The Claimant did not convince the Court that he was owed 90 days of annual leave. He did not specify the relevant years, during which these days accrued. He testified sick leave was translated by the Respondent into annual leave. He did not inform the Court when he was on sick leave, and on how many days he took such leave. The Respondent was candid, conceding in his evidence that the Claimant was owed 84 days of annual leave, as of 16th April 2014. The Court shall allow the claim for annual leave pay for 84  days - Kshs. 23,500 divide by 26 working days = Kshs. 903 x 84 =Kshs. 75,923.

The claim for severance pay seems to the Court to be misconceived. Severance pay arises under Section 40 of the Employment Act, in redundancy situation. The evidence on record does not suggest there was such a situation. Service pay, assuming this is the prayer the Claimant intended to pursue under this head, is not available to Employees who are subscribed to the N.S.S.F or who are beneficiaries under other Social Security Plans. They are ineligible under Section 35 [6] of the Employment Act. The Claimant was subscribed to the N.S.S.F. His prayer for severance, or service pay, is rejected.
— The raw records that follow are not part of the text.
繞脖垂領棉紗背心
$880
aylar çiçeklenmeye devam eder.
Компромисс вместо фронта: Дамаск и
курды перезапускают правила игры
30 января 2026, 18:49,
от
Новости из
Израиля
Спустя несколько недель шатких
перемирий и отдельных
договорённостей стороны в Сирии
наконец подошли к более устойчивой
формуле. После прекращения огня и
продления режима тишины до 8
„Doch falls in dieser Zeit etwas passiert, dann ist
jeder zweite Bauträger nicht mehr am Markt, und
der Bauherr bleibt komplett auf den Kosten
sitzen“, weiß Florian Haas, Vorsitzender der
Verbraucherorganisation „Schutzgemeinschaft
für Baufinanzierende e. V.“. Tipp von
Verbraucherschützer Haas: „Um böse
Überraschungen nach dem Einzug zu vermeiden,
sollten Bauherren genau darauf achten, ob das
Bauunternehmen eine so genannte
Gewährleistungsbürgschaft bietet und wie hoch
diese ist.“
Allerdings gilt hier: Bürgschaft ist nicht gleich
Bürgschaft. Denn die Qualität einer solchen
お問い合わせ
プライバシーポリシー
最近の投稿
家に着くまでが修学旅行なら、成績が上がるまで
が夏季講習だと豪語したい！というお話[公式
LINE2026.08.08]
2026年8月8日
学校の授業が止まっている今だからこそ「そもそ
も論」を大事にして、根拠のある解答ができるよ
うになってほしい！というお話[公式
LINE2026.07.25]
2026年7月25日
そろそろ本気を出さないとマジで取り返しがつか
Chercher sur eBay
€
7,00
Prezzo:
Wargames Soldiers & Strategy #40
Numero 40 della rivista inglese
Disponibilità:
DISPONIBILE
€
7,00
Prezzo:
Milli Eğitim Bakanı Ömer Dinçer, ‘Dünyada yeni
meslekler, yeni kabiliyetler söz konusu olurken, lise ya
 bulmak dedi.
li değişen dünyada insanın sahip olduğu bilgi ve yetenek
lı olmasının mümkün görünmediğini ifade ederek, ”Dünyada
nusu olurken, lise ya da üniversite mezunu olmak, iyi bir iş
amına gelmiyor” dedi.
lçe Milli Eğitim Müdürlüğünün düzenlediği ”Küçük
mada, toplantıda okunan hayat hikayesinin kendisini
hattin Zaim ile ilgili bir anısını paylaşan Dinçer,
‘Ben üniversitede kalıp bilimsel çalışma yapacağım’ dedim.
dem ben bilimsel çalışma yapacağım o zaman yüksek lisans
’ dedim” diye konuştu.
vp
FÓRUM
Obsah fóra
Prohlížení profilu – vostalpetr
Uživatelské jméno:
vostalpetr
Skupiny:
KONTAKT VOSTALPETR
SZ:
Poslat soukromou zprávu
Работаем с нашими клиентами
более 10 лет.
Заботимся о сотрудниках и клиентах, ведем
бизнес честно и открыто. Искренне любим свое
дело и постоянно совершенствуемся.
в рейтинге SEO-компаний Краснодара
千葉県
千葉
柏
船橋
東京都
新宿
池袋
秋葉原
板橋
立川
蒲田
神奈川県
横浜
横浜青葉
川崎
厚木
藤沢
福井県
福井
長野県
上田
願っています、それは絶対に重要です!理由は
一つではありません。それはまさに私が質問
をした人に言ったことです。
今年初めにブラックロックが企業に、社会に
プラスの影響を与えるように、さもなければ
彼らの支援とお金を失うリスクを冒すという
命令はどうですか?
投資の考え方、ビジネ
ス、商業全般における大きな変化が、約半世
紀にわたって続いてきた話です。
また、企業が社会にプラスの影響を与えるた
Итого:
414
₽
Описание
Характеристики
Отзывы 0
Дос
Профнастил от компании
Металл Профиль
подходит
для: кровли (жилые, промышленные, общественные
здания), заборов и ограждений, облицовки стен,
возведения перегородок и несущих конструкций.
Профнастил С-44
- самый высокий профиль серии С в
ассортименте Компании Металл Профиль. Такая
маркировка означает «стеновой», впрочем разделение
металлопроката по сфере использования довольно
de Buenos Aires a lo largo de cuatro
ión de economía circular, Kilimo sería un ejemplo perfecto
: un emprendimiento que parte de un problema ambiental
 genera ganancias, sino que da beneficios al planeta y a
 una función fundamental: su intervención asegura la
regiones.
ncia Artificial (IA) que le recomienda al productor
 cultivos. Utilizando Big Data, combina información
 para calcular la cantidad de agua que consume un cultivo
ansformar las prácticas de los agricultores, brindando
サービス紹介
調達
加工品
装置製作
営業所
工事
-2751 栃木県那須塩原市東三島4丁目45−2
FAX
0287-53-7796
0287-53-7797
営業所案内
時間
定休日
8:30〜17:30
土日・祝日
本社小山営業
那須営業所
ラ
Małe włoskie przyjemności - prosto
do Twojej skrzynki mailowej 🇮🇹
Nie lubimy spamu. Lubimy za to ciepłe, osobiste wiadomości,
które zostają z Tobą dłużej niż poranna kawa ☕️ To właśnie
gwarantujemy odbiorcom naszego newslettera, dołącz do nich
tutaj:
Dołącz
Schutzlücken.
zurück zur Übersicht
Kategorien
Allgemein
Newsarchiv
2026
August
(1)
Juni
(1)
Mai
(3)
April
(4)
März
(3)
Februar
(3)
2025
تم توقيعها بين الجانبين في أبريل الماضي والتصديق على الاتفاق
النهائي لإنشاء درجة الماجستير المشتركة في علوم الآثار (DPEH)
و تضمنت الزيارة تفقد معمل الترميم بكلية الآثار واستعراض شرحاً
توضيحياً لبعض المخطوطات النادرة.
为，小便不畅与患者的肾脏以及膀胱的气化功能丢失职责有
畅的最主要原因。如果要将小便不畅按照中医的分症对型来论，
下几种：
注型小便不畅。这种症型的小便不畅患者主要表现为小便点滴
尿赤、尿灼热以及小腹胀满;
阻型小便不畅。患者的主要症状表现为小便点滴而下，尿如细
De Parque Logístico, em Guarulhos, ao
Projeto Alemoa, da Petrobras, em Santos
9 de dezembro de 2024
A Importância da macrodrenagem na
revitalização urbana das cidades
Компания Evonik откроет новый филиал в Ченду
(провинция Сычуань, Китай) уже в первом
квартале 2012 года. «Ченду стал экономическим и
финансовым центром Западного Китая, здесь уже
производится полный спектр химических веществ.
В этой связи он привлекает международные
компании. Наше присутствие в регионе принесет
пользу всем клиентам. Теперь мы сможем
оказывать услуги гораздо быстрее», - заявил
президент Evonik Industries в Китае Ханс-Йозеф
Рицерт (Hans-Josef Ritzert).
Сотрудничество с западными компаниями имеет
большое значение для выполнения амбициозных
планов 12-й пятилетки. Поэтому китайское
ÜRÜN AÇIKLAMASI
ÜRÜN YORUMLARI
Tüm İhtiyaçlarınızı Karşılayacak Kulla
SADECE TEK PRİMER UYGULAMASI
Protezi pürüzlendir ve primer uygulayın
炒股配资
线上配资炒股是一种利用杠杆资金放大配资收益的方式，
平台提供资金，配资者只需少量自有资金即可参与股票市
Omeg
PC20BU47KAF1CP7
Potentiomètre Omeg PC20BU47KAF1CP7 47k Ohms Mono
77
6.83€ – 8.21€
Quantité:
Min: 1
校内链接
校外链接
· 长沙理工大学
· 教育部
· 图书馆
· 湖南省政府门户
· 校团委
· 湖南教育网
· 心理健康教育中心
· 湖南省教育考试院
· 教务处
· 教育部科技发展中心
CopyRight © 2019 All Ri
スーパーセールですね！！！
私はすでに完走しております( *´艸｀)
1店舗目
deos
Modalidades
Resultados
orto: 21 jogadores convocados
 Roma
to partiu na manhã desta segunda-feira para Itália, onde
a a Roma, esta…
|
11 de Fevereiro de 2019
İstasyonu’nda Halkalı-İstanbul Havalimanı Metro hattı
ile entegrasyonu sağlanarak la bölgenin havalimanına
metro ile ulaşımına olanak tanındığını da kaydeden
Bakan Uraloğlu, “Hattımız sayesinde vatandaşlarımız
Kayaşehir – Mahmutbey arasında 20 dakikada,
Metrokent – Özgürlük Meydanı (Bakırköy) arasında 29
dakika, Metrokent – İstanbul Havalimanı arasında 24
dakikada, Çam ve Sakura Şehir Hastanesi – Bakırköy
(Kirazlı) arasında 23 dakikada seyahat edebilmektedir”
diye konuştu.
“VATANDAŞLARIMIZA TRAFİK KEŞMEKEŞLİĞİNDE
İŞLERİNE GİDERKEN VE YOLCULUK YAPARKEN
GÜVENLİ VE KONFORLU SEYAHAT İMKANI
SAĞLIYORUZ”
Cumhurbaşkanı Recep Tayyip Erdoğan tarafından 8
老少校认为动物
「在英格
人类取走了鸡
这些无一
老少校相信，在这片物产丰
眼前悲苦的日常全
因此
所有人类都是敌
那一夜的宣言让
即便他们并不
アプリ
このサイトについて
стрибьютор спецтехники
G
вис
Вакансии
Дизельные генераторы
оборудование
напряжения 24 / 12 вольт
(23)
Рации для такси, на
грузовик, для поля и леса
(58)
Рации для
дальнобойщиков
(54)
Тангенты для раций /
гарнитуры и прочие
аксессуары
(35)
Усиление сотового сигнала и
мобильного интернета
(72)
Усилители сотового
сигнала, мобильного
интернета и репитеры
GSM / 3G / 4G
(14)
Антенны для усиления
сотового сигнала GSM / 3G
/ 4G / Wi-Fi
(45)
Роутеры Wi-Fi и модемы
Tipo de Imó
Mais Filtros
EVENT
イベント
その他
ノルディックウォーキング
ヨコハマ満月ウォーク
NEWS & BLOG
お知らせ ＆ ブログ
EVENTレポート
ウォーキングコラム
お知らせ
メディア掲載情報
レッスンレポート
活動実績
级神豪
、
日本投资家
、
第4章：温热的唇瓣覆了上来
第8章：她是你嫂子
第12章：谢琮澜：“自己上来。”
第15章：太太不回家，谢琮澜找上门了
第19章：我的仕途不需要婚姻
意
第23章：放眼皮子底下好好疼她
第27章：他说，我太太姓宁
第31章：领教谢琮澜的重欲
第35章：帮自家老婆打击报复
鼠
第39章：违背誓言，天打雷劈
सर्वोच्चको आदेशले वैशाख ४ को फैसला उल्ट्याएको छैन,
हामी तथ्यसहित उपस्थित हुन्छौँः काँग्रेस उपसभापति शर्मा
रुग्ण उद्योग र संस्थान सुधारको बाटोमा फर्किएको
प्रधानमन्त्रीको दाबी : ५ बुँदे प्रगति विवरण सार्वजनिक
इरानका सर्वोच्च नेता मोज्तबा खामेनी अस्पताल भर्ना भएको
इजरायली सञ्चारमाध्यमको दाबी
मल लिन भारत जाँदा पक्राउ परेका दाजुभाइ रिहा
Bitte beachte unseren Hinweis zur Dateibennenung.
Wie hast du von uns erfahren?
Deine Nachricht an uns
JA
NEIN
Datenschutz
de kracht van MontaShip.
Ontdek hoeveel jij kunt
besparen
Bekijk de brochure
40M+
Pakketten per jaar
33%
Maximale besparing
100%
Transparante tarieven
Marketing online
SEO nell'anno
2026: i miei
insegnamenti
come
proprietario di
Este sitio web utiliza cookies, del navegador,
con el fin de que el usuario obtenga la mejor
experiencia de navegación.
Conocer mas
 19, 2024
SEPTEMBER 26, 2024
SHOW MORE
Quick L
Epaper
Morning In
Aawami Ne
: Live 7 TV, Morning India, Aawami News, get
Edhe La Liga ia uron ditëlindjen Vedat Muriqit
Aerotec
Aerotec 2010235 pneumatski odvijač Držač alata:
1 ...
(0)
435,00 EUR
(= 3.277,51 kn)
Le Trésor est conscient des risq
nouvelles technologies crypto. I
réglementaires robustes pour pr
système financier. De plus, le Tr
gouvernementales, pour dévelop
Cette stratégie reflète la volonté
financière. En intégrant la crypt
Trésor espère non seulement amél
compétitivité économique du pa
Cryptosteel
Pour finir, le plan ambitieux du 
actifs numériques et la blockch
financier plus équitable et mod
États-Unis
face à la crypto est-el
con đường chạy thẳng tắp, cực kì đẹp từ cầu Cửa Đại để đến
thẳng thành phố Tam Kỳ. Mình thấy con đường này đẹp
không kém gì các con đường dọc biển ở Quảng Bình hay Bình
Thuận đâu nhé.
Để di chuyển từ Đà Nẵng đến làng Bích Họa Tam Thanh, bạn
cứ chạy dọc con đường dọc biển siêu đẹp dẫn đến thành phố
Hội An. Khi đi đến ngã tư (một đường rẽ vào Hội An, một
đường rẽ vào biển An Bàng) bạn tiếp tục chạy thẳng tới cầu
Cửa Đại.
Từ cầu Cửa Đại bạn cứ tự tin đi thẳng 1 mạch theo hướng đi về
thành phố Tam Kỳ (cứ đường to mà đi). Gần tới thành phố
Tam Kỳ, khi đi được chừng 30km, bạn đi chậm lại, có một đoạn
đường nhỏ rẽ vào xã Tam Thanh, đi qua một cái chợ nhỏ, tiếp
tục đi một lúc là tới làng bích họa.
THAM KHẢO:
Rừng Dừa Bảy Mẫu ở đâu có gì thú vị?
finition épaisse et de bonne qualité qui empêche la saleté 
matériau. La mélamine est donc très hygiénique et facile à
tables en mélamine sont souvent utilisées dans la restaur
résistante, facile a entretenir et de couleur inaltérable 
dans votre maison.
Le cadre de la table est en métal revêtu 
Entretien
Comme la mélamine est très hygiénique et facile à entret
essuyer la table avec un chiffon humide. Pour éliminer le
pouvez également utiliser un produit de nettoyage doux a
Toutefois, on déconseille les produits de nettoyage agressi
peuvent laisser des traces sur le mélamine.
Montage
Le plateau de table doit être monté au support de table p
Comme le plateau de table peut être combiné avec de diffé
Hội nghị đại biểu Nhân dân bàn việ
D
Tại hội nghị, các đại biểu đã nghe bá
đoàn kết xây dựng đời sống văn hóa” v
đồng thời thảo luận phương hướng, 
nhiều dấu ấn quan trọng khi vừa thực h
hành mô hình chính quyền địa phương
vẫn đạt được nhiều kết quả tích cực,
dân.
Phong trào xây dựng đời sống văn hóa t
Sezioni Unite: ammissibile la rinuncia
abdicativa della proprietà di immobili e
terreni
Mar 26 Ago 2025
He left employment on 16th April 2014. This is when the letter of summary dismissal issued. It would not matter that the Claimant was on leave prior to this date. He was still in employment and entitled to his salary. He earned his salary for 16 days worked. There is no reason not to pay him for days worked.  He is granted salary for 16 days worked at Kshs. 14,461. Parties shall meet their own costs of this litigation.

IN SUM, IS ORDERED:-

a)The Respondent shall pay to the Claimant annual leave pay at Kshs. 75,923 and salary for 16 days worked at Kshs. 14,461- total Kshs. 90,384.

b) No order on the costs.

c)The full amount shall be paid within 21 days, in default the amount to attract interest at 14% from the end of the 21 days, until full payment.

Dated and delivered at Mombasa this 29th  day of July, 2016.